SUPPLIED TEXT:
--
To ensure control stability the mobile fuel bundle insertion rate and withdrawal rate are both normally mechanical orifice limited. Mobile fuel bundle insertion control is not used for normal ongoing reactor power control. Reactor cool shutdowns use separate full port hydraulic valves to enable rapid mobile fuel bundle withdrawal from the matrix of fixed fuel bundles.

The bottom of each octagonal fuel bundle plugs into a socket. The top of each octagonal fuel bundle is physically bolted to its four nearest neighbour octagonal fuel bundles to realize fixed fuel bundle matrix stability.

Much of the inherent safety of an FNR is due to absence of mechanical moving parts. The fuel bundles simply sit motionless in a pool of liquid sodium. Thermal expansion and contraction of fuel adjusts the reactor thermal power to maintain the desired liquid sodium temperature. Under thermal load the liquid sodium naturally circulates. When there is no thermal load the natural circulation stops which causes the fission chain reaction to stop. When the thermal load is restored natural circulation recommences and the fission chain reaction restarts. In normal reactor operation the mobile fuel bundles remain in fixed positions. The only mechanical moving parts in the reactor enclosure are the primary liquid sodium filter pump impeller, the hydraulic liquid sodium pressure maintenance pump and occasionally the hydraulic actuator sodium flow control valves. These valves operate by gravity and by argon pressure. The argon pressure control transducers are located outside the reactor enclosure. Loss of argon pressure causes a reactor cool shutdown.

The secondary sodium receives a circulation assist from electric induction pumps that are located on the secondary sodium return pipes from the steam generators. If there is a loss of secondary sodium level or secondary sodium pressure in a particular heat transport loop that entire heat transport loop is automatically shut down.

The mobile fuel bundle positioning system is robust and extremely reliable and the rate of insertion of the mobile bundles is both mechanically and electronicly limited.

A situation that must be avoided is too rapid or too far insertion of a mobile fuel bundle which could potentially lead to fuel bundle thermal stress damage or fuel melting. Hence the rate of insertion of the mobile fuel bundles is limited by both hardware and software.
--
TASK INPUT:
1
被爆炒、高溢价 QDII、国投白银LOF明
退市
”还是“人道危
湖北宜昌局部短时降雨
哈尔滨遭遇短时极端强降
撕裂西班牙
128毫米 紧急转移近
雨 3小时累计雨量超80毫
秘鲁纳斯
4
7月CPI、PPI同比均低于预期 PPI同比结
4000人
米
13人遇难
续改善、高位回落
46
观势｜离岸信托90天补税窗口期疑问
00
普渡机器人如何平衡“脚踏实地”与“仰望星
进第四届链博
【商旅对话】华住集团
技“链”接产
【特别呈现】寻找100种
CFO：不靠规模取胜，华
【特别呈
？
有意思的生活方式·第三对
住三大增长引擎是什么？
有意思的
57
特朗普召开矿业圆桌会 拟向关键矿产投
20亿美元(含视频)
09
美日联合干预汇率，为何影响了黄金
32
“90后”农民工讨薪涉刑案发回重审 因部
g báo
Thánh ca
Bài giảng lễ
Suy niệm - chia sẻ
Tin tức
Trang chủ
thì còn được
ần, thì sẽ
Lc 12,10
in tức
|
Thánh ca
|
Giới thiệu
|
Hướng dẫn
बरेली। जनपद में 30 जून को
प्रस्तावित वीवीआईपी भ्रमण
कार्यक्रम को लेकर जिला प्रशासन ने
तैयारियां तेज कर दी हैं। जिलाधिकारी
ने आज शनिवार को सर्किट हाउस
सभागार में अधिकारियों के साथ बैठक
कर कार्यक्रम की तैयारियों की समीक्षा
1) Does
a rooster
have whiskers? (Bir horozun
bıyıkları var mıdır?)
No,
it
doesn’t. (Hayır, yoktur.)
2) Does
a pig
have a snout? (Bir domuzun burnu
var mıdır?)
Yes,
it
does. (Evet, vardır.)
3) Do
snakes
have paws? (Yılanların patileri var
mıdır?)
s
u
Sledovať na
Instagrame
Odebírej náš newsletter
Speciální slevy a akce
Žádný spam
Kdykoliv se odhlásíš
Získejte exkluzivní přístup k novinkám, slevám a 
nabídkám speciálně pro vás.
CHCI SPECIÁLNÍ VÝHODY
--
ACTIVITIES:
1 – Which lines in the records contain the word "have"? Copy each of them.
2 – Can you resume the passage on reactor fuel bundles, writing on from its final sentence?

RESULTS OF THE TASKS:
1 –
have whiskers? (Bir horozun
have a snout? (Bir domuzun burnu
have paws? (Yılanların patileri var

2 –
To avoid potential problems related to too rapid mobile fuel bundle insertion orifices on the hydraulic actuator control valves limit the active fuel bundle control portion insertion rate. If the reactor monitoring system detects that a mobile fuel bundle insertion is either too deep or too fast or if the gamma / neutron flux from a mobile fuel bundle is too high or if the fuel bundle discharge temperature is too high the reactor safety system causes redundant full port drain valves to open causing rapid withdrawal of the relevant active fuel bundle control portion. Simultaneously the hydraulic liquid sodium flow to the relevant control positioning actuators is turned off.

As an additional safety measure if the position of a mobile fuel bundle fails to respond to position control signals or if the emitted gamma flux is too high or if the active fuel bundle discharge temperature is too high then the reactor control computer automatically causes withdrawal of the surrounding nearest neighbor mobile fuel bundles to force the relevant portion of the reactor into a sub-critical state.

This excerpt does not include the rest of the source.